All of the entries, apart from their pictures, are to be copied verbatim.

** INPUT MATERIAL **
--- START ---

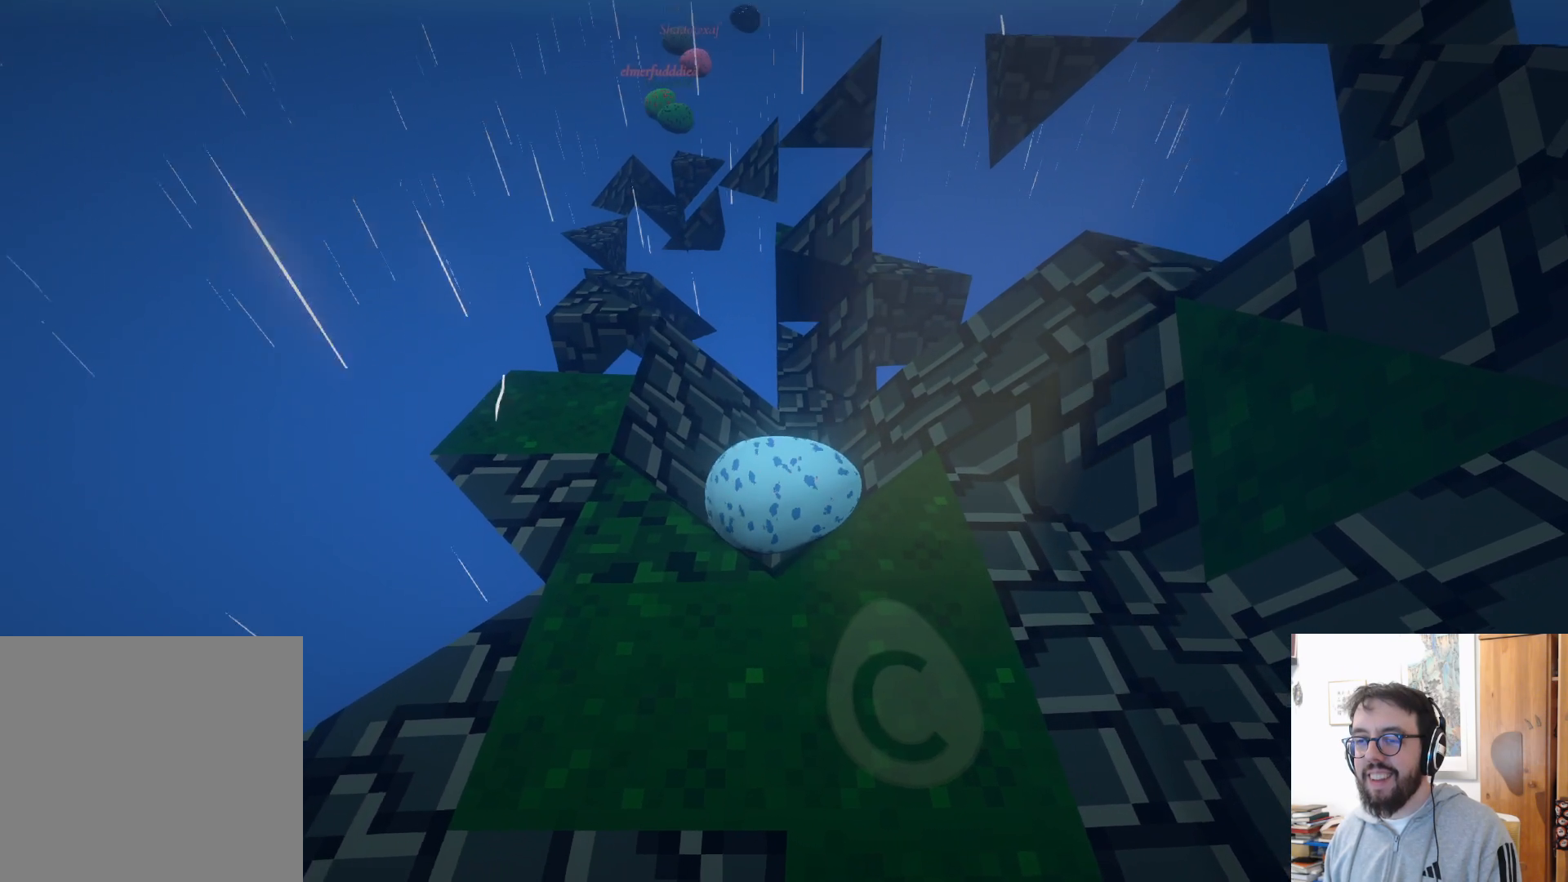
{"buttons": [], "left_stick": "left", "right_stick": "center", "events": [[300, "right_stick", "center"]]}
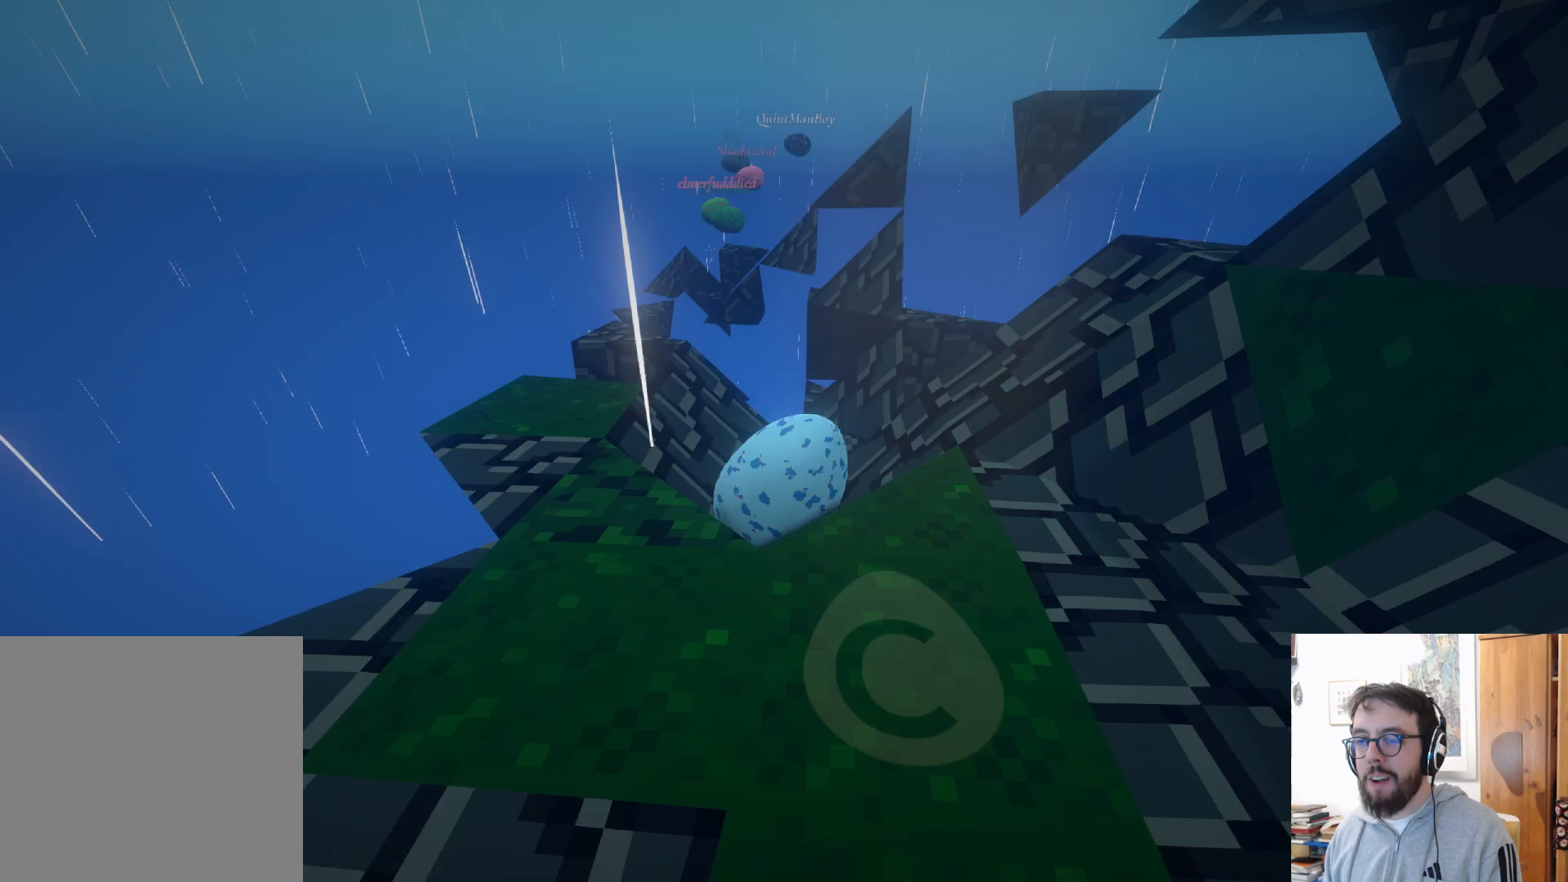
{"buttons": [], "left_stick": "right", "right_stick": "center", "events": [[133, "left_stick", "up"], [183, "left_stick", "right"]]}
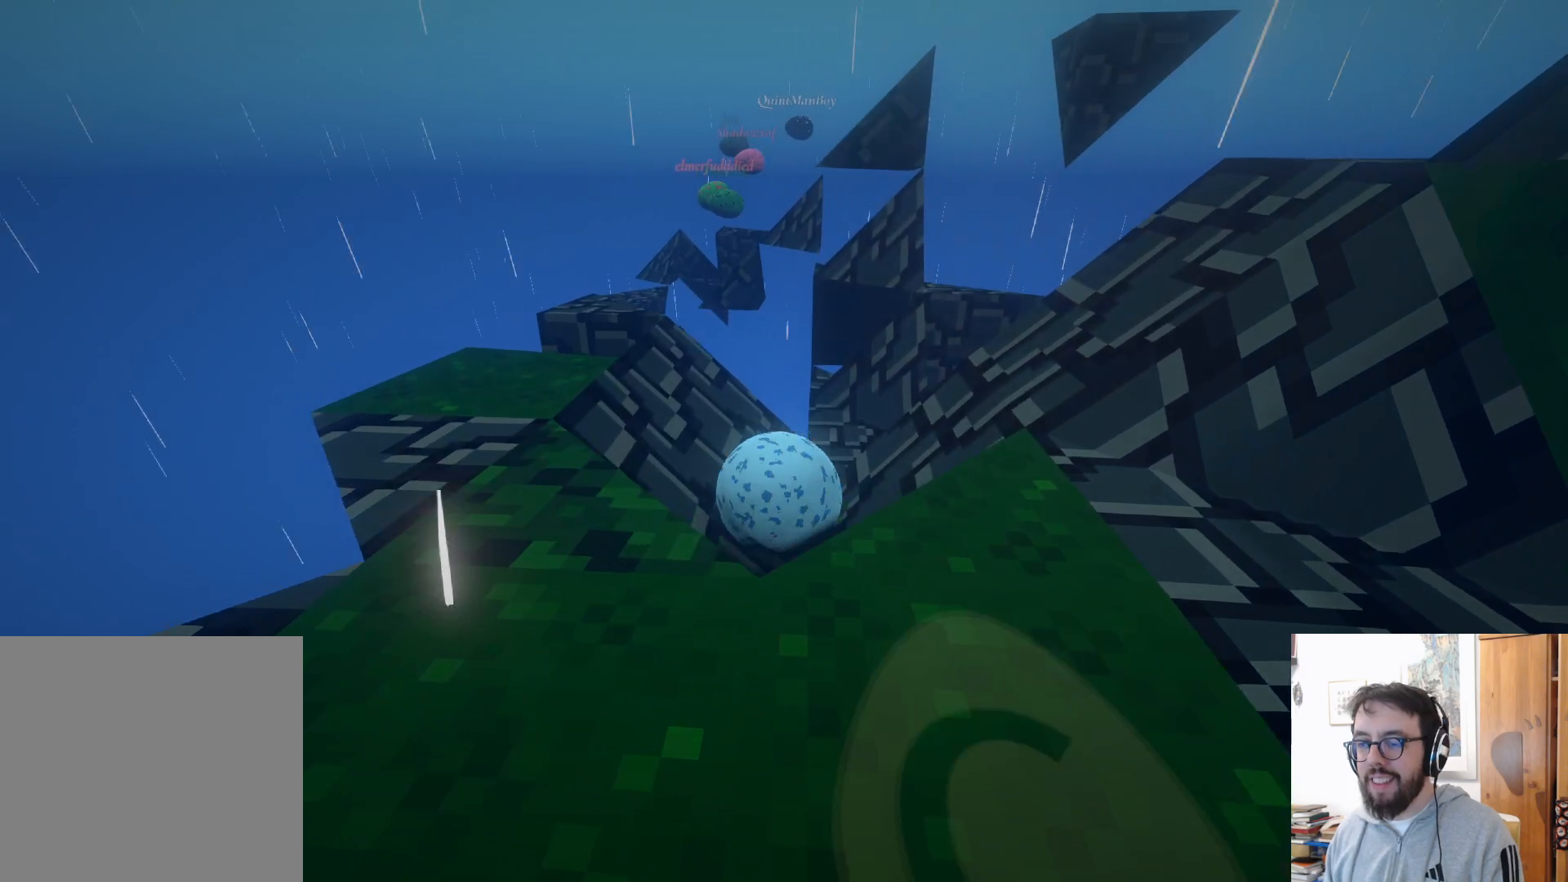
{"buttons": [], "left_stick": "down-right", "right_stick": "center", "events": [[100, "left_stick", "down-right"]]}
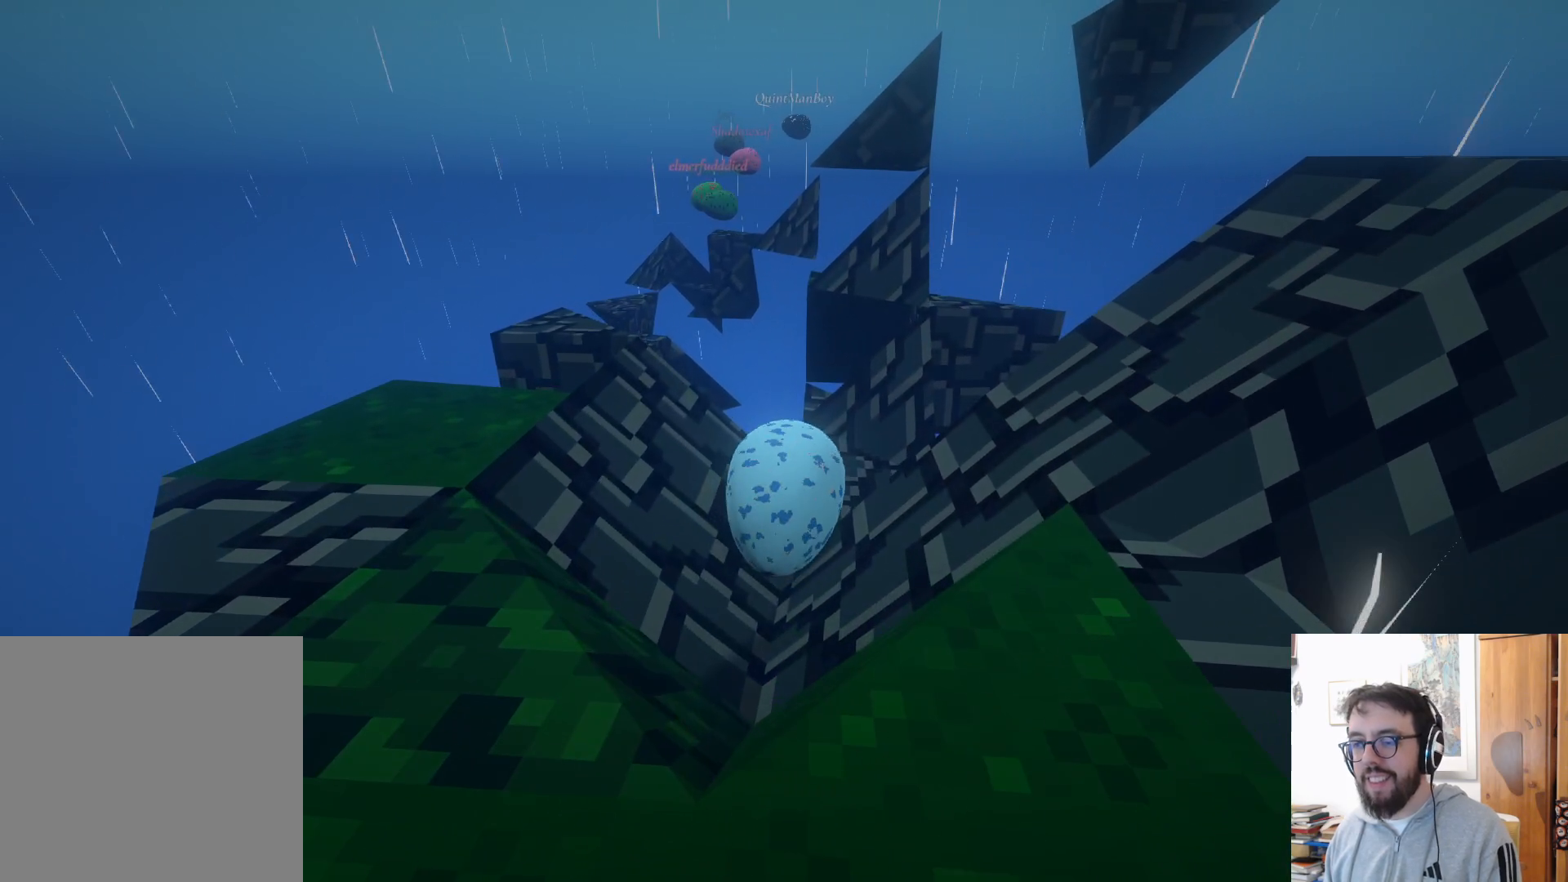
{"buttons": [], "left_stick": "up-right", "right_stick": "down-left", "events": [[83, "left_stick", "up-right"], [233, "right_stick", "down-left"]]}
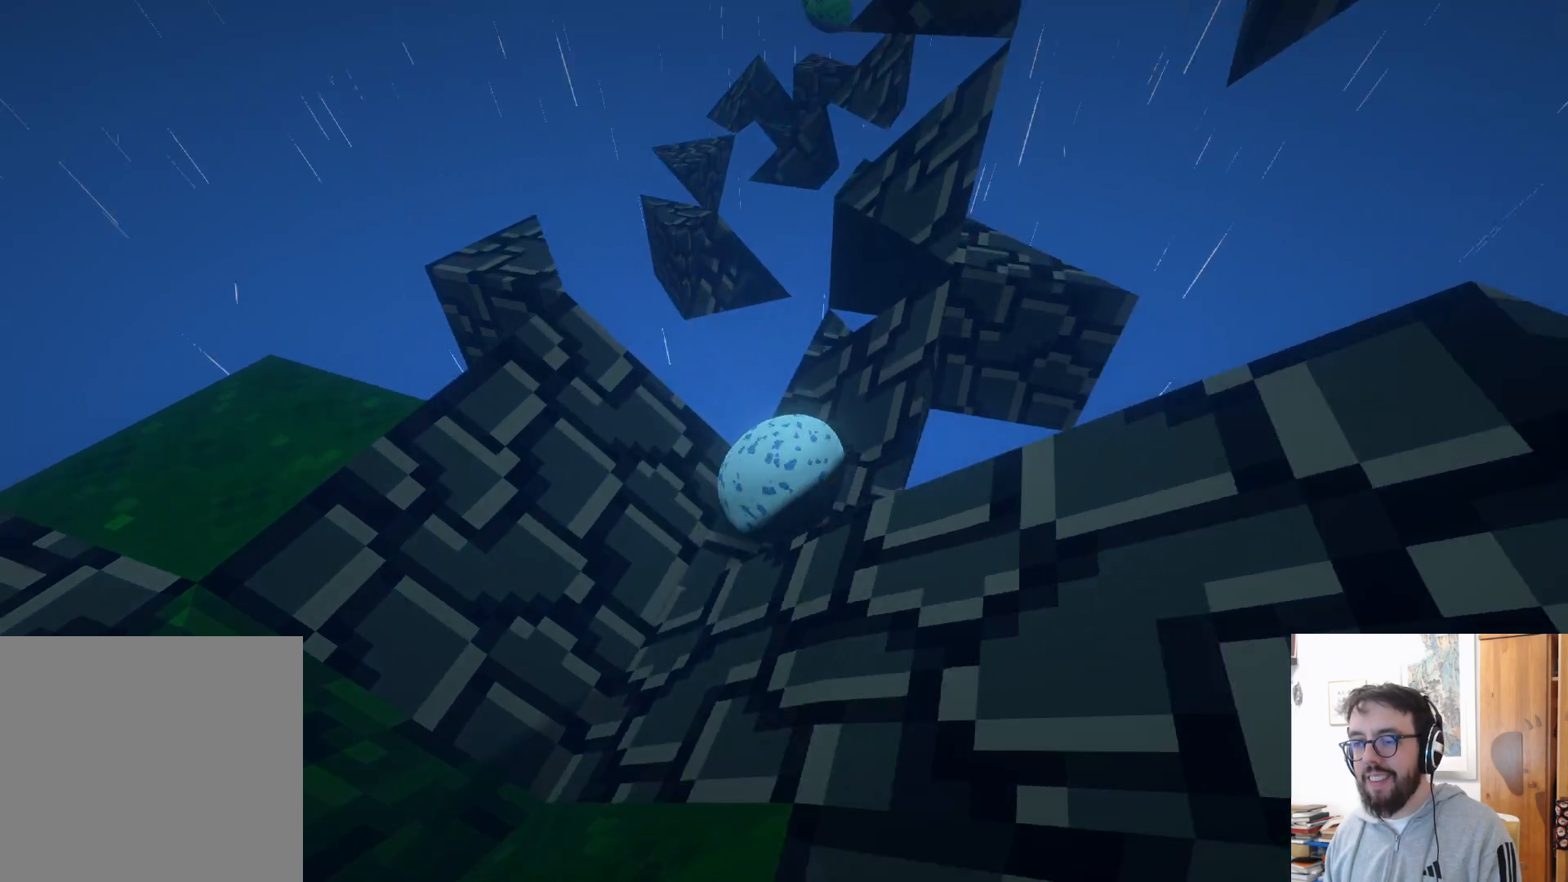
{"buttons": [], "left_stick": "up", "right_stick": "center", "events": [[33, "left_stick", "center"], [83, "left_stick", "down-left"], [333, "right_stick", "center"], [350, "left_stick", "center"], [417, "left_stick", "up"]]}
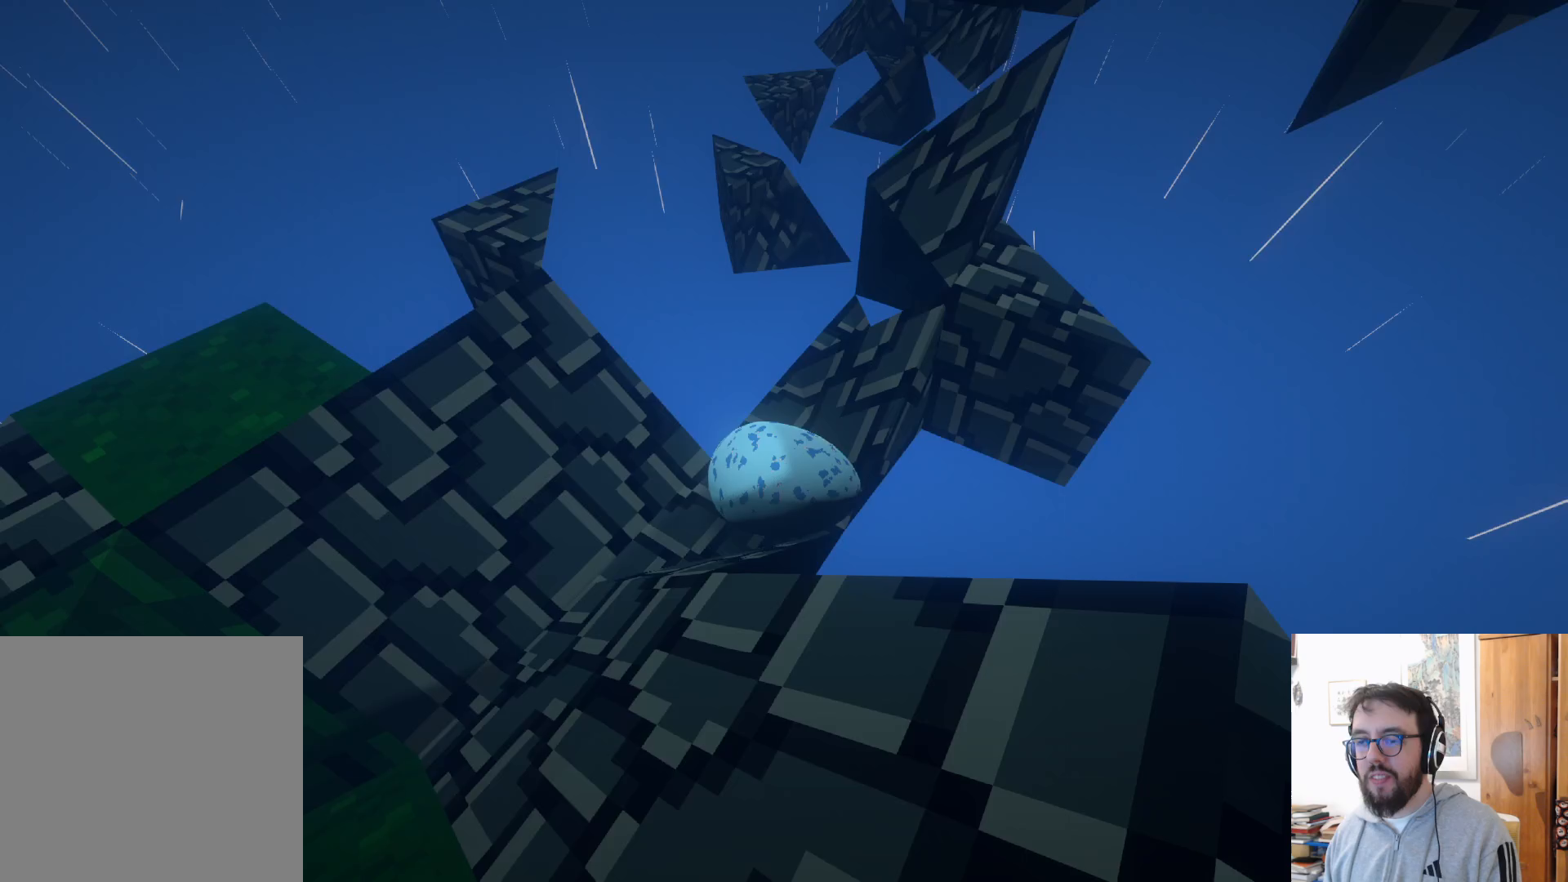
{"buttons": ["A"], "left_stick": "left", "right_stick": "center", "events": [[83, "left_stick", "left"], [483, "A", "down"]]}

--- END ---

** FINISHED EXERCISE **
{"buttons": [], "left_stick": "left", "right_stick": "center", "events": [[300, "right_stick", "center"]]}
{"buttons": [], "left_stick": "right", "right_stick": "center", "events": [[133, "left_stick", "up"], [183, "left_stick", "right"]]}
{"buttons": [], "left_stick": "down-right", "right_stick": "center", "events": [[100, "left_stick", "down-right"]]}
{"buttons": [], "left_stick": "up-right", "right_stick": "down-left", "events": [[83, "left_stick", "up-right"], [233, "right_stick", "down-left"]]}
{"buttons": [], "left_stick": "up", "right_stick": "center", "events": [[33, "left_stick", "center"], [83, "left_stick", "down-left"], [333, "right_stick", "center"], [350, "left_stick", "center"], [417, "left_stick", "up"]]}
{"buttons": ["A"], "left_stick": "left", "right_stick": "center", "events": [[83, "left_stick", "left"], [483, "A", "down"]]}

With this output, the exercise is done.